Yesterday was the day I got to hang stuff.
Project one: hanging three steel frames side by side above sofa.
Feels like an easy task. Smells like an easy task. Sounds like an easy task.
Somehow not so easy a task.
How do I hang them equidistant from one another? How do I makes sure they don’t fall (they’re heavy)? How do I make sure they’re level? What if I make a hole and I need to start over?????
One week of mulling this over and 85 deep breaths later, I was having an informative yet firm session with my neighborhood therapist, known to the public as the salesperson at Ace Hardware.
She was helping me through visualization techniques while explaining to me the science behind the ANCHOR and SCREW combination.

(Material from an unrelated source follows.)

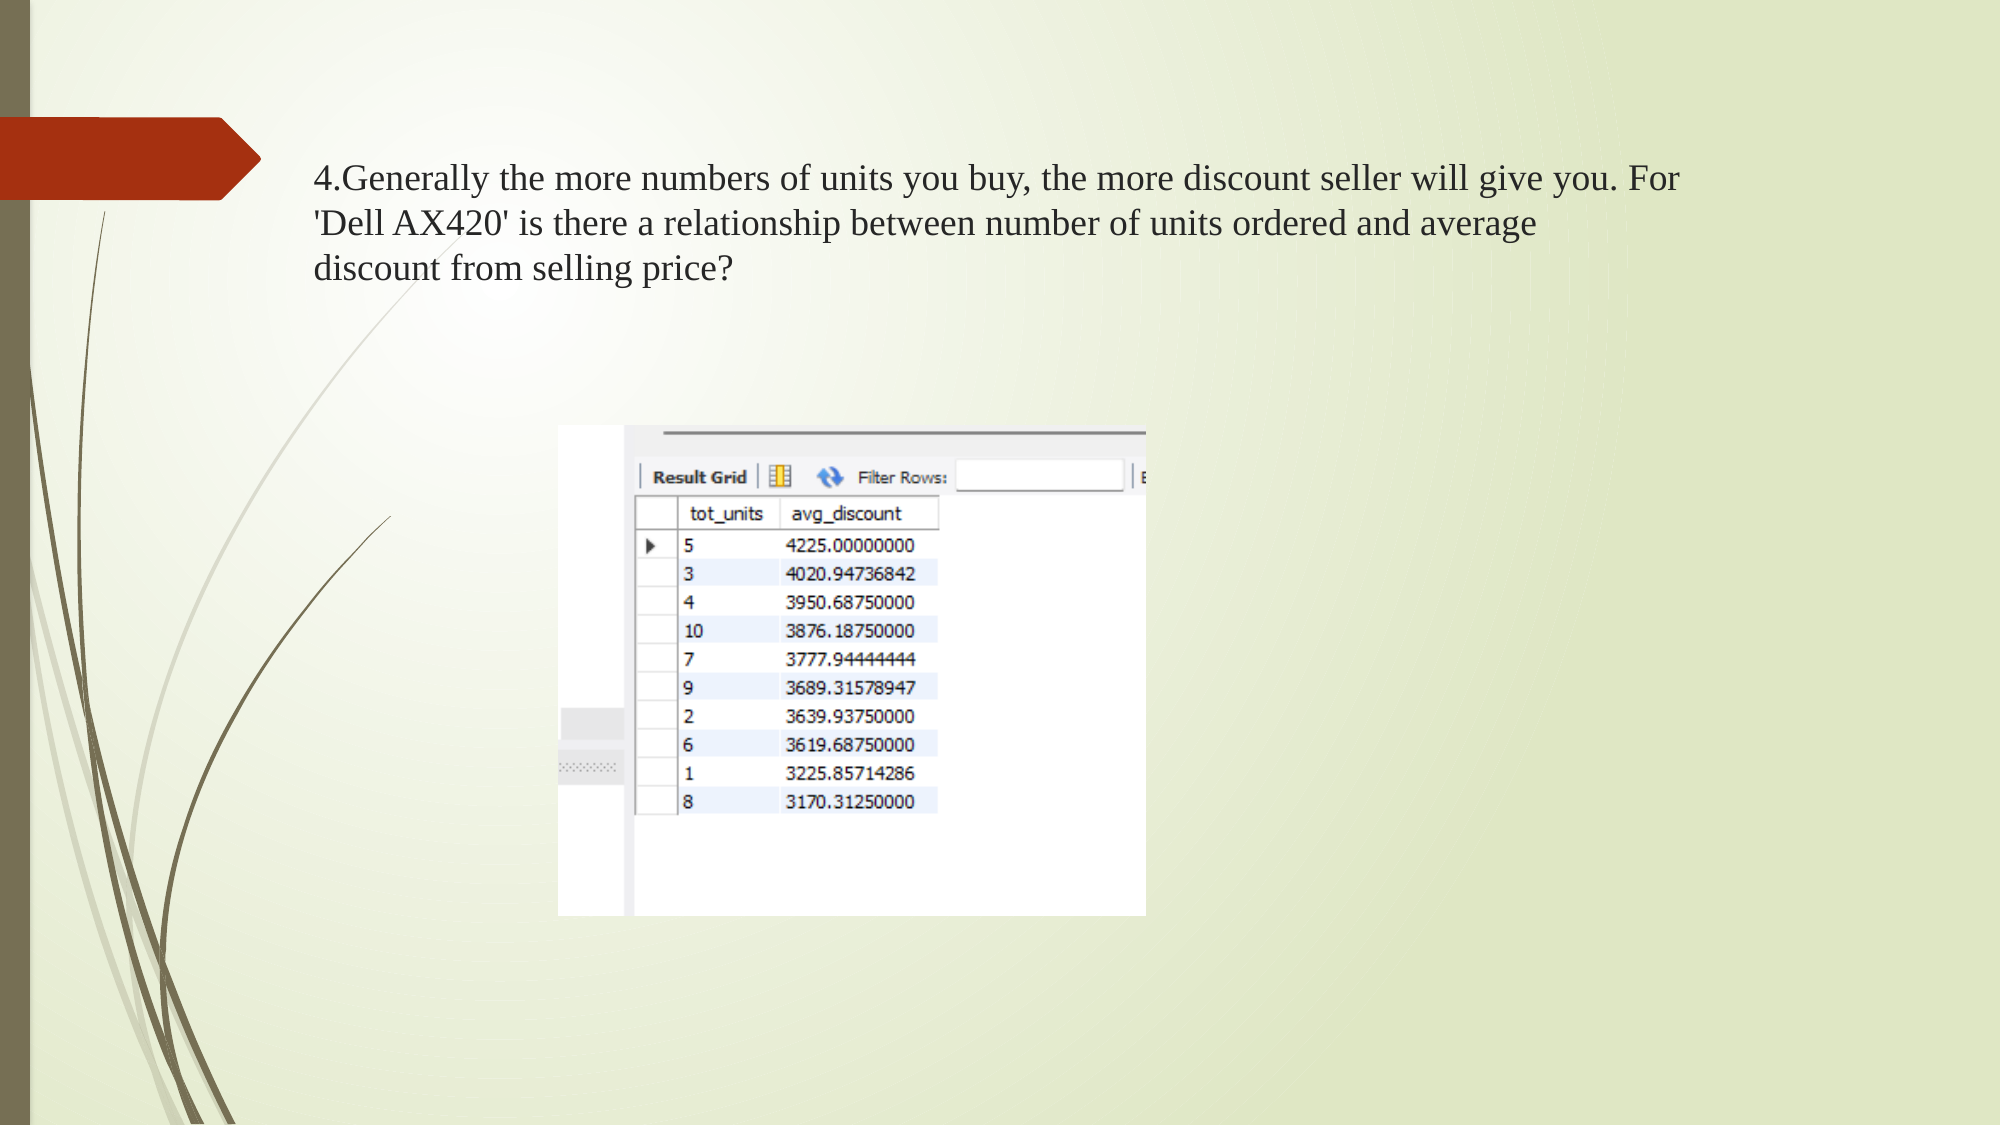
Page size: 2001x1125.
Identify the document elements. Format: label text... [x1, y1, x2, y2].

title 4.Generally the more numbers of units you buy, the more discount seller will give you. For 'Dell AX420' is there a relationship between number of units ordered and average discount from selling price? [298, 145, 1883, 356]
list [558, 425, 1147, 916]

Fascinating stuff.
Some breathing exercises and hugs later, I was on my way home ready to tackle this project. After all, I constructed 4 pieces of furniture by myself, got my comforter into a brand new duvet and furnished an apartment from scratch. How hard can it be to hang 3 fairly large, very heavy steel frames equidistantly on the wall??
The rest of the journey is best described with the following sequence of events:
1) Measuring exact lengths of the frames and constructing them with painter’s tape on the wall (success)

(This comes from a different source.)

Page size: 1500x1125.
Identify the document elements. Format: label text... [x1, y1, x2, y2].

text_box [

2) Spending entirely too much time measuring and re-measuring the placement of the holes for the screws in relation to the rest of the frame (15.5in ??? 15.577in ???)

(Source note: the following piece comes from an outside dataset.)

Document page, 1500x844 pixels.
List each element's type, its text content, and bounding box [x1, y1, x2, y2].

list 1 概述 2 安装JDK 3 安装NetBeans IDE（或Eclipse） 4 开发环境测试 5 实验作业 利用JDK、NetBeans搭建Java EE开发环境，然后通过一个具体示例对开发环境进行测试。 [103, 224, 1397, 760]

3) Deciding to go for it with the hammer
4) Making a hole in the wall with screw
5) Taking screw out
6) Watching pieces of plaster fall out of the originally believed to be dry-wall material (what. I guessed)
7) Deciding to ignore this fact and keep going
8) Sticking anchor into wall and attempting to hammer it the rest of the way in as demonstrated by Ace Hardware therapist
9) Breaking the anchor in half
10) Realizing 1.5 hours had gone by and it was 9pm
11) Receiving noise complaint number 1
12) Considering noise complaint (who sleeps at 9?)
13) Deciding to ignore noise complaint
14) Fetching another anchor
16) Finding success
17) Placing screw into anchor, finding the screwdriver and step-ladder and applying some serious muscle to get that thing in there
18) Measuring again
20) Getting another anchor
23) Attempting to fit both screws inside the designated spaces on the back of the frame
28) Receiving noise complaint number 2
29) Repeating steps 2-25
30) Realizing it’s not level
32) Using the hammer to knock those screws into place
34) Repeating steps 2-25
35) Realizing the spacing between the 3 frames is off
36) Using the hammer to knock the screws around a bit
38) Victory dance (Safe and Sound by Capital Cities)
Post victory dance, I sat and admired the wall. Currently hanging on my wall are three large frames housing enlarged 8 X 10 black and white photos of me with my mom, my little brother (lil bud) and my dad all taken in Kiev and developed at night by hand in our bathroom by my mother.
So happy to be making my space my home.